La marna è un tipo di roccia presente laddove un tempo il terreno era coperto dall’acqua, dolce o salata, che poi si è asciugata. Essa infatti è formata da un mix di argilla e di sali che con la sedimentazione danno origine ad una roccia calcarea. In pratica nel corso del tempo il fango depositato sui fondali si è unito a tutti i componenti che erano presenti nell’acqua, tra cui il carbonato di calcio. Molto spesso le marne sono rocce ricchissime di fossili, derivanti da esseri viventi e piante che si sono conservati in un ambiente anossico. Per questo il carbonato di calcio può essersi prodotto dalla decomposizione di alghe e di animali.

Caratteristiche

Le sue caratteristiche sono diverse in base alla percentuale di calcare o di argilla che la compongono. La marna vera e propria è costituita dal 35 al 65% di calcare. Quando la percentuale sale si ottengono i calcari marnosi, mentre sotto il 35% si hanno le argille marnose.

Anche a seconda delle temperature di lavorazione le sue proprietà cambiano. Se viene calcinata a 1500° con l’aggiunta di gesso la marna si trasforma in cemento Portland. Con la calcinazione a temperature basse, tra i 900 e i 1000°, si ottiene la calce idraulica naturale, utilizzata soprattutto in edilizia.

Per la presenza massiccia di carbonati la marna è classificata come una roccia plastica pelitica, cioè una roccia molto fine. All’interno di queste rocce si trovano anche altri tipi di minerali come la grafite, la pirite, il quarzo, il gesso e vari tipi di miche. In base al suo contenuto argilloso le marne possono essere compatte, come quelle arenarie, di colore grigio, o semifriabili, con poca consistenza.

Dove si trova la marna

Le marne si trovano un po’ in tutte le zone della Terra, in prevalenza in ambienti lacustri o costieri. Queste rocce sono presenti anche in posti dove oggi non c’è più l’acqua ma che un tempo erano sommersi.
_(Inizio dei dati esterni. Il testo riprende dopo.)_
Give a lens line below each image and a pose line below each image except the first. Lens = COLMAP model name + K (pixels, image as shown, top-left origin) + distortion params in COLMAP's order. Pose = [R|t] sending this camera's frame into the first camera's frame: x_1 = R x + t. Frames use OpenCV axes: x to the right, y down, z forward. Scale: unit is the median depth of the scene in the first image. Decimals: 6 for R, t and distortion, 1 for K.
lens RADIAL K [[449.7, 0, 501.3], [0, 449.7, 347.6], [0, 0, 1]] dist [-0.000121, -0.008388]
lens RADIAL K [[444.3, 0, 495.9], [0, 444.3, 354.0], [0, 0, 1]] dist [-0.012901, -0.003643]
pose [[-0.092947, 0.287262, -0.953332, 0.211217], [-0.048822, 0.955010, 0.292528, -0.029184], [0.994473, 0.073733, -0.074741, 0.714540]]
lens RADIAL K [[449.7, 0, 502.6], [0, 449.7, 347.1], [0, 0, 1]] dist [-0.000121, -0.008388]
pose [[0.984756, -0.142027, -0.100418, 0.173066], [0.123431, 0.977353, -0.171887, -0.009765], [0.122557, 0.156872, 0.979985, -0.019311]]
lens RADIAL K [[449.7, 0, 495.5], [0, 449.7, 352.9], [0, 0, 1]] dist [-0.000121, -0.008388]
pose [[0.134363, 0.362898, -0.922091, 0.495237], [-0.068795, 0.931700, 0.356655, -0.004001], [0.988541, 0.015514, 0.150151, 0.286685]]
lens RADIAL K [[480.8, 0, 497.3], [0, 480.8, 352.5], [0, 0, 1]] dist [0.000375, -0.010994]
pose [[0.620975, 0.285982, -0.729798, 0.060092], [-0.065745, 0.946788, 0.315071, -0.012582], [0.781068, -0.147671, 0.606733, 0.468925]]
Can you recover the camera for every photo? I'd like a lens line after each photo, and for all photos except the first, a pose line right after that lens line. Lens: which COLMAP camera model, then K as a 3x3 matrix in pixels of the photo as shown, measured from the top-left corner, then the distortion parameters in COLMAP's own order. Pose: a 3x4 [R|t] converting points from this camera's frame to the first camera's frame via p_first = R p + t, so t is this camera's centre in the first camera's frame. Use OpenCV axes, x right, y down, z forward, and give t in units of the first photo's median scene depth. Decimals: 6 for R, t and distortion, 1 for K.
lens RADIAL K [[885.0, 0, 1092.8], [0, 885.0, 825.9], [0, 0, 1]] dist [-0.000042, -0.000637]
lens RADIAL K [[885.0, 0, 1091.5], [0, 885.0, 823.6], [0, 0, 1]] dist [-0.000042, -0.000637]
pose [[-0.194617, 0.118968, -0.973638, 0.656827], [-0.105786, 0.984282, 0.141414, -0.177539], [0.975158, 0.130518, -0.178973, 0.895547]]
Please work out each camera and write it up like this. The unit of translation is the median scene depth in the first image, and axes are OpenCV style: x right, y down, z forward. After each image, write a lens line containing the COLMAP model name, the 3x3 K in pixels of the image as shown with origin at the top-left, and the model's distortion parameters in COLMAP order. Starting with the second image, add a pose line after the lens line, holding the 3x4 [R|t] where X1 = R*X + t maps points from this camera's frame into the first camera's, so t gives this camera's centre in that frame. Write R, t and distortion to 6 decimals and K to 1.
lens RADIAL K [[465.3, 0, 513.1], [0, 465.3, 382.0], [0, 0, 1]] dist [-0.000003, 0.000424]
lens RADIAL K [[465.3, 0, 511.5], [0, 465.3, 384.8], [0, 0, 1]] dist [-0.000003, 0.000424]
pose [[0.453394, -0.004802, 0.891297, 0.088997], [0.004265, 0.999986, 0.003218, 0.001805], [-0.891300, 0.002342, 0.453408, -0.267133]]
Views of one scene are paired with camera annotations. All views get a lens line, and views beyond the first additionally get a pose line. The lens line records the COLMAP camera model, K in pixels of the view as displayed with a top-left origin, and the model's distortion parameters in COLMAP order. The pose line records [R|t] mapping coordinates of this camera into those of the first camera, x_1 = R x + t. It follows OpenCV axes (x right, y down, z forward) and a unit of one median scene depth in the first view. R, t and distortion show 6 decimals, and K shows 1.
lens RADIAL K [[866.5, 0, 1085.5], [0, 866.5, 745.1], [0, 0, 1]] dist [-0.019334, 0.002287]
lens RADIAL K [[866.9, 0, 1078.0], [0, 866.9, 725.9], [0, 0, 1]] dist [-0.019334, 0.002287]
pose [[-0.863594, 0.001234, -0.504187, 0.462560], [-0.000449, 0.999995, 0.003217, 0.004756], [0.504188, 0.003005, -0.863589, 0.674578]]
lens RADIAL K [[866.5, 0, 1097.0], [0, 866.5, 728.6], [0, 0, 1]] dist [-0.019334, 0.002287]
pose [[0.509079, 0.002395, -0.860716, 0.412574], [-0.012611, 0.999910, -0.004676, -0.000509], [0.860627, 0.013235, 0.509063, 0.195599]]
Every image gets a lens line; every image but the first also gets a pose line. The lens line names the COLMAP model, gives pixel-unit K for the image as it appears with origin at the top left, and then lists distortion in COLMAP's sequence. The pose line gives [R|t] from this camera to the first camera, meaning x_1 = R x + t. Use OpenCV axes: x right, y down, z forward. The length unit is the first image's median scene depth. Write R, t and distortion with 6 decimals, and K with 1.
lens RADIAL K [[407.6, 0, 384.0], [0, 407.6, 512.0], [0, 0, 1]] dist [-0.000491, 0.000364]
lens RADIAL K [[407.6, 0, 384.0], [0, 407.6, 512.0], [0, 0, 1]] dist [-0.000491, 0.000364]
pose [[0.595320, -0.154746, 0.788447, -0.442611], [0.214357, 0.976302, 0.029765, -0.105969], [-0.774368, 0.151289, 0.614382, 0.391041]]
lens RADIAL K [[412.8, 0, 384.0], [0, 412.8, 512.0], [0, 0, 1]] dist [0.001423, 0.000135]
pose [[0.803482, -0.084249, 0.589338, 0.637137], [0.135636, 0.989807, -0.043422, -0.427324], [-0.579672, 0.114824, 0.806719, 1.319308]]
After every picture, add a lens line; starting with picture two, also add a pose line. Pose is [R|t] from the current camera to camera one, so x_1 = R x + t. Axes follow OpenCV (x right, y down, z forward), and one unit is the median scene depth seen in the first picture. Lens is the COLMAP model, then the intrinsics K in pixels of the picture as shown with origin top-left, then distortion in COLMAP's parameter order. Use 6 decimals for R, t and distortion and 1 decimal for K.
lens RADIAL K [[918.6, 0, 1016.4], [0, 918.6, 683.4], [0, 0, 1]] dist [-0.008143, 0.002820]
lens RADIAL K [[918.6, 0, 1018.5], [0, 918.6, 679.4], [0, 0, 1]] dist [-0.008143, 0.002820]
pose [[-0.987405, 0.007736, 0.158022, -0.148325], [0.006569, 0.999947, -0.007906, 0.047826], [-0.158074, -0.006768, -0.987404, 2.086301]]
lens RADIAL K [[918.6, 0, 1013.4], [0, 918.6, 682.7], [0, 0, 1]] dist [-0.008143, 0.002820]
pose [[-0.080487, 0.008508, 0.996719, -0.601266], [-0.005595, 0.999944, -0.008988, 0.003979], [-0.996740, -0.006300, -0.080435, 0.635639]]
Le marne argillose sono diffuse in tutto l’Appennino centro-meridionale, nella zone di Pisa, Volterra e nel Senese. Nel nord Italia sono presenti nella parte bassa dell’Alessadrino, nella zona di Asti e nell’Oltrepò Pavese. Ne sono ricche anche le Prealpi bresciane, comasche e l’area del Varesotto. In Germania ci sono invece le marne varicolori, ovvero rocce dal colore rossastro composte anche da un’altra roccia sedimentaria, l’arenaria, molto simile alla sabbia.

Utilizzo della marna

La marna è alla base dell’intonaco, materiale fondamentale per le lavorazioni edilizie. Si lavora a temperature elevate in modo da raffinarla, aggiungendo carbonato di calcio. A seconda delle esigenze si producono cemento Portland o calce idraulica, materiali impiegati per la costruzione di opere murarie. In passato la marna serviva anche per produrre tegole e mattoni.

Con la marna si possono creare anche ceramiche e piastrelle, con l’impiego di particolari miscele di argille selezionate, miscelate con il carbonato di calcio puro. Questo tipo di roccia viene utilizzata anche nel settore agricolo come concime. Nell’artigianato è utilizzata per creare piccole statue e gioielli.